Minneapolis also retains Hiawatha landmarks — golf course, lake, thoroughfare, rail line, schools. There are towns named Hiawatha in Iowa and Kansas, along with a trail in Idaho, a Hiawatha high school in Illinois and a community center in Seattle. Northern Michigan was home to a Hiawatha Telephone Co. and correctional facility as well as the Hiawatha National Forest. Giant fiberglass Hiawatha statues still stand in La Crosse, Wis., and Ironwood, Mich.

The poem's popularity led it to become the source material for Hiawatha books, plays, symphonies, movies — both live action and animated. Katharine Hepburn recited lines from it in a 1957 movie and Johnny Cash spoke-sang a fragment of it in a ballad recorded in 1965. Of course, the propulsive rhythm is the basis of the classic Hamm's Beer jingle — "Hamm's, the beer refreshing."

A century and a half ago, readers were enthralled with "The Song of Hiawatha." The critics, then and now, not so much. At the time of its publication, it was panned in the New York Times. It has come to be regarded as historically inaccurate propaganda loaded with tropes and racial stereotypes.

While Longfellow wrote extensively of his respect for Native people and meant his epic to honor them, literary critics have noted that his poem misunderstands Native spirituality, traditions and customs and sets up caricatures of the "noble savage" image that endures to this day.

A Harvard professor, Longfellow spent decades collecting Native American lore and legends from the East Coast through the Great Lakes and then mashed the vivid stories together in his epic, which includes nothing about the realities of genocide, famine, disease and broken treaties.

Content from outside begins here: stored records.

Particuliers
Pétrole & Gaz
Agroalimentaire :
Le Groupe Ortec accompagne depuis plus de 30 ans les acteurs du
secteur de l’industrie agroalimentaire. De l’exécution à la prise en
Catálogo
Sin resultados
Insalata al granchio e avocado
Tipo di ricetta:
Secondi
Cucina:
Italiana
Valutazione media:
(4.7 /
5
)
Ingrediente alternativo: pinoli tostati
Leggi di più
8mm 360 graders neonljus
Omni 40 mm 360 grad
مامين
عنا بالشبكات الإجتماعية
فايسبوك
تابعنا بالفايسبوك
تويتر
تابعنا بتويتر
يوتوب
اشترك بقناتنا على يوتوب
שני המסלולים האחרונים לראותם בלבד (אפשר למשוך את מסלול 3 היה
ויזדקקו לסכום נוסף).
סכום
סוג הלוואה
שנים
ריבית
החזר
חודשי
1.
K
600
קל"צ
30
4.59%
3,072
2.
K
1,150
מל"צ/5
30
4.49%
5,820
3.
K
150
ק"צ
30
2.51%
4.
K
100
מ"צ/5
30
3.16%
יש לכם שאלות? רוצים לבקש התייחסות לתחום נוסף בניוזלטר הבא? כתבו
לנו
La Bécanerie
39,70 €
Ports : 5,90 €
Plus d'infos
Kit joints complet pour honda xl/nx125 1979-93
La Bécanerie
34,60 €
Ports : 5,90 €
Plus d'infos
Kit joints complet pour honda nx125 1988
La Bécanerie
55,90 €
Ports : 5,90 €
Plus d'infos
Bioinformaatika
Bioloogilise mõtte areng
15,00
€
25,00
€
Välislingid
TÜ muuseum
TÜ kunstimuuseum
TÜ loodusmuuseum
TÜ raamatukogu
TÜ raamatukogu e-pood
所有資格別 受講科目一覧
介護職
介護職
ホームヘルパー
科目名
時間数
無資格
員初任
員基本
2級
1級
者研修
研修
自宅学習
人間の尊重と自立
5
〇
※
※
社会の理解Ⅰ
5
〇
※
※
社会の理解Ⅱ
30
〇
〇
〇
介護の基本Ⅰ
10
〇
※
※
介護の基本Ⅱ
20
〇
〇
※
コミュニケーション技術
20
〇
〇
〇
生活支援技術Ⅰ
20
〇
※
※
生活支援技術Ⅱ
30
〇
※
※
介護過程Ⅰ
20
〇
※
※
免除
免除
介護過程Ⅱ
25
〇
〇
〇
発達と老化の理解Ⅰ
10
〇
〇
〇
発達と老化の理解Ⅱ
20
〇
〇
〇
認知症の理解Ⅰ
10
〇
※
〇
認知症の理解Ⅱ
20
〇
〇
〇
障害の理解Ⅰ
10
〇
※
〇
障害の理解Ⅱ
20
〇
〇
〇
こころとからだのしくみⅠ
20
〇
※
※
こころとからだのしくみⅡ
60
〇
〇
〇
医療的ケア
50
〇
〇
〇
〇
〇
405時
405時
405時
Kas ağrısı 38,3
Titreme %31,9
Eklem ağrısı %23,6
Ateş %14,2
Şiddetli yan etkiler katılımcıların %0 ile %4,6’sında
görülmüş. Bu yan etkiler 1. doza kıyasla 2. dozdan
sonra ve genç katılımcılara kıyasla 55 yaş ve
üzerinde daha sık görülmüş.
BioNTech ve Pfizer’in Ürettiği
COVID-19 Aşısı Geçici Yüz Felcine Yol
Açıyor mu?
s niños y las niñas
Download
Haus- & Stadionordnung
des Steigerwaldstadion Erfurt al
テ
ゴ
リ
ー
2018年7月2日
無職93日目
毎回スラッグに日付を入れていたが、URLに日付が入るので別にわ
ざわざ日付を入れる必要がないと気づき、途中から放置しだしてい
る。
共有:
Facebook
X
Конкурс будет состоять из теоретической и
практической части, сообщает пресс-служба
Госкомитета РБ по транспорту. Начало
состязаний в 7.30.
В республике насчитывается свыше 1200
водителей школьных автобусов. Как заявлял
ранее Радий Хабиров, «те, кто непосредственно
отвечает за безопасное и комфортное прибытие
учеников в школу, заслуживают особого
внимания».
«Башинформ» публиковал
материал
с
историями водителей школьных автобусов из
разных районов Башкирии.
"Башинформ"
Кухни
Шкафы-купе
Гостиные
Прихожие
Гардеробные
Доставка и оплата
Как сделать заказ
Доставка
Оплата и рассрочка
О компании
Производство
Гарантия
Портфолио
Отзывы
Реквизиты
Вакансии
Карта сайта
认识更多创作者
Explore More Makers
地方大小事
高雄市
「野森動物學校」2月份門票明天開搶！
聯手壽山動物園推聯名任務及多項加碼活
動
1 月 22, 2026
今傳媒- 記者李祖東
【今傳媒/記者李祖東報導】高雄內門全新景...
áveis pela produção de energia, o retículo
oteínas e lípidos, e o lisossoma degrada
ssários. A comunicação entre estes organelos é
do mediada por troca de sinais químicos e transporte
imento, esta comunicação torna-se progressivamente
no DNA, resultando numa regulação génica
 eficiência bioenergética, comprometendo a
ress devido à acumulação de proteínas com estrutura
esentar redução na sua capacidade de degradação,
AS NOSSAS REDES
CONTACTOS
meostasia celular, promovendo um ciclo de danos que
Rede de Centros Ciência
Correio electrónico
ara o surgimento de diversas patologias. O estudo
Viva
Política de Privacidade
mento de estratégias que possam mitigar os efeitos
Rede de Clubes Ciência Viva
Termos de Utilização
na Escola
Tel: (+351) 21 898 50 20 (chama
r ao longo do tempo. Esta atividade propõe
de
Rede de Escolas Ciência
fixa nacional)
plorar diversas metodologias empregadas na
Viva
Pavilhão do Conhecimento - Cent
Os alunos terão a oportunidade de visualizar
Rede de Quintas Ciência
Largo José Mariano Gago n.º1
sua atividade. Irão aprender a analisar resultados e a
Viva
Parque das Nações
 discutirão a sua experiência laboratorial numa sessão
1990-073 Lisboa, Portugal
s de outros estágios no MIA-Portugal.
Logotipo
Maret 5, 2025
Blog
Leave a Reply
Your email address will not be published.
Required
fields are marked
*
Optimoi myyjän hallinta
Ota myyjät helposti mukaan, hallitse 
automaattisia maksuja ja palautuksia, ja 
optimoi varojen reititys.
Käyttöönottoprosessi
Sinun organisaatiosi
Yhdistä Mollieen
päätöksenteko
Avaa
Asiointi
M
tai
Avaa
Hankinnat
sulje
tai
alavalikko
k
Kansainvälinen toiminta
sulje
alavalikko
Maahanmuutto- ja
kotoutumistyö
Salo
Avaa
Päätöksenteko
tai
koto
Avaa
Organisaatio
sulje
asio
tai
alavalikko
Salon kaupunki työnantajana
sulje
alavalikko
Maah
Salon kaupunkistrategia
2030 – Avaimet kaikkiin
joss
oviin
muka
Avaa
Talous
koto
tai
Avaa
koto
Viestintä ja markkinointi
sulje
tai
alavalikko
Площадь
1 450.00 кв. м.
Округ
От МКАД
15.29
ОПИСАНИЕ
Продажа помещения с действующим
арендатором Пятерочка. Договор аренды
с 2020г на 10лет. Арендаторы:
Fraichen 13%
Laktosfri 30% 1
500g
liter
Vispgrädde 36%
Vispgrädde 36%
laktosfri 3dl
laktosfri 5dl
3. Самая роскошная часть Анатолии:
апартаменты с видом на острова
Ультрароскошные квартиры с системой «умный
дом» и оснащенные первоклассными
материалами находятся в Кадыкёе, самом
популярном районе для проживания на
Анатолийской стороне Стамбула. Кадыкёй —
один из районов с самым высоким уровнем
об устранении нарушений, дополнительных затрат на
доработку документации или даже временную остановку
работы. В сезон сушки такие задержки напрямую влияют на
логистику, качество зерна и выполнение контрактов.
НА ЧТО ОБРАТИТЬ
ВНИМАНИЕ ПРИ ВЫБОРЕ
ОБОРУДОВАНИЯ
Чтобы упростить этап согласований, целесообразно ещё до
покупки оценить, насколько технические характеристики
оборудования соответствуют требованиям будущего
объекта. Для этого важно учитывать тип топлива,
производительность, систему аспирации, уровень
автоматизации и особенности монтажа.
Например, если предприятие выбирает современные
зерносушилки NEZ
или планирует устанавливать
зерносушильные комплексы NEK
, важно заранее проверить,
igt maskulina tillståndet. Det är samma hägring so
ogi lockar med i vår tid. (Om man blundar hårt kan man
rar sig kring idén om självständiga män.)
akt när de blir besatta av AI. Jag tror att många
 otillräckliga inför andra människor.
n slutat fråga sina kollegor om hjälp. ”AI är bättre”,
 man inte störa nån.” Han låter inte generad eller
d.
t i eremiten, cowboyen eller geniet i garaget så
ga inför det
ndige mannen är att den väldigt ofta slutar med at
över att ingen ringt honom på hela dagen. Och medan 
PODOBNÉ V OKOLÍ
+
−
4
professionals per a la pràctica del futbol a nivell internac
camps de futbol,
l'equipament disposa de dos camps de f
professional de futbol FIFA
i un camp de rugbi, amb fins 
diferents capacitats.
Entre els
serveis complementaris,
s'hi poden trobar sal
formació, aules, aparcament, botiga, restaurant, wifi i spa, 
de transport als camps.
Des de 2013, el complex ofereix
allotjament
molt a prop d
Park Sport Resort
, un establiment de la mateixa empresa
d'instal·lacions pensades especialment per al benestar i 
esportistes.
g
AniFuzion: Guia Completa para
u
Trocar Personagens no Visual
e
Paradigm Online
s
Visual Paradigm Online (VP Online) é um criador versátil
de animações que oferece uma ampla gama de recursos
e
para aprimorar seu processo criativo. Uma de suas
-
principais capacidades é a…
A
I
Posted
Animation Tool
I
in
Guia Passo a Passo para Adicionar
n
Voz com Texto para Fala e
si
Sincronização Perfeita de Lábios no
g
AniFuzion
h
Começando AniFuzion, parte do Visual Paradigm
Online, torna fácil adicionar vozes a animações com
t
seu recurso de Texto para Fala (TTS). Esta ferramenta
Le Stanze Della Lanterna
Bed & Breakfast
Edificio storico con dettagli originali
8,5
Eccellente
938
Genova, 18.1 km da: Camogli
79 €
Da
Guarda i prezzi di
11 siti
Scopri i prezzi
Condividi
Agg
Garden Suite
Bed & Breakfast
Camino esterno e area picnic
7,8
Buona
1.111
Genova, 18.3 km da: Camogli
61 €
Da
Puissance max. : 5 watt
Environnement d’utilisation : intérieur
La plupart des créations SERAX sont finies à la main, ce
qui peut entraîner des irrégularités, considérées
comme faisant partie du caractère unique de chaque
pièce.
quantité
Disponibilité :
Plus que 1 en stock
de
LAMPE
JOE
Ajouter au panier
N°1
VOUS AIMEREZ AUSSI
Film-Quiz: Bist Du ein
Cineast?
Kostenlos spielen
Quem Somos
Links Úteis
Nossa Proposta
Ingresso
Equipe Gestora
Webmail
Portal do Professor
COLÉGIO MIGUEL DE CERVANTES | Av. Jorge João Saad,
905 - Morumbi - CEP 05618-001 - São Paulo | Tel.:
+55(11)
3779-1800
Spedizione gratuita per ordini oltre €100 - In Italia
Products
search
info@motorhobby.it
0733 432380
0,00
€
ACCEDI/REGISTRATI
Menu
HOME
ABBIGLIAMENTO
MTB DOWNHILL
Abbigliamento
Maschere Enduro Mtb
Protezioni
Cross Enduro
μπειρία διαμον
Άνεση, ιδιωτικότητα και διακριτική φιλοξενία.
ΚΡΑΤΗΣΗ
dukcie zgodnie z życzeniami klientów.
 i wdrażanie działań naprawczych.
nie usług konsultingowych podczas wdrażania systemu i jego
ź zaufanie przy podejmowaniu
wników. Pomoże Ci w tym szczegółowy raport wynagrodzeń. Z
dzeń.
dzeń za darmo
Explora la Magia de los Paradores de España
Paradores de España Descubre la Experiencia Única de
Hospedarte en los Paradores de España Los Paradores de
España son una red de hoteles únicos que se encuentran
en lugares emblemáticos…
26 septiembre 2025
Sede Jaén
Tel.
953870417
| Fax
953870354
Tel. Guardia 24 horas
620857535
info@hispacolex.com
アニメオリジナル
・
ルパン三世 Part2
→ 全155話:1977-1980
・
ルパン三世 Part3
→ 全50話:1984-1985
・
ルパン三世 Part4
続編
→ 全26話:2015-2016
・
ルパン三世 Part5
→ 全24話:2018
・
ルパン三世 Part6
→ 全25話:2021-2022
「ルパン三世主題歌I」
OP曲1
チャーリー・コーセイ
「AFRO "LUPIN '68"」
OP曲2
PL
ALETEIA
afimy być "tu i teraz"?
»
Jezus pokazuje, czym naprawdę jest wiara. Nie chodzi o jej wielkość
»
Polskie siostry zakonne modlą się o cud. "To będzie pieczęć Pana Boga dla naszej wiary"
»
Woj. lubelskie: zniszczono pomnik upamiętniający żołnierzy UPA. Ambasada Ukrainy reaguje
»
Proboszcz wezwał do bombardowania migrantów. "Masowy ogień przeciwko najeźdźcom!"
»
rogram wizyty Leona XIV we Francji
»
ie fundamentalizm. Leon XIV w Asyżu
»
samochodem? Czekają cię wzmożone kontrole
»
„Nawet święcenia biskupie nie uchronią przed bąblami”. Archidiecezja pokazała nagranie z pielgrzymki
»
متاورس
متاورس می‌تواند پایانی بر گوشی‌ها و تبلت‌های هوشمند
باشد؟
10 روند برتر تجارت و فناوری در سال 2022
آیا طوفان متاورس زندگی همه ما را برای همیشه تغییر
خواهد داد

The historic Hiawatha was a heroic Mohawk leader from New York who is credited with uniting the Iroquois Nation. But Longfellow's poem is set around Lake Superior, where Hiawatha is presented as an Ojibwa warrior who falls in love with the Dakota maiden Minnehaha.

The couple were idealized in a series of paintings, murals, sculptures and statues that still stand around the Midwest, including a statue installed at Minnehaha Park in 1912.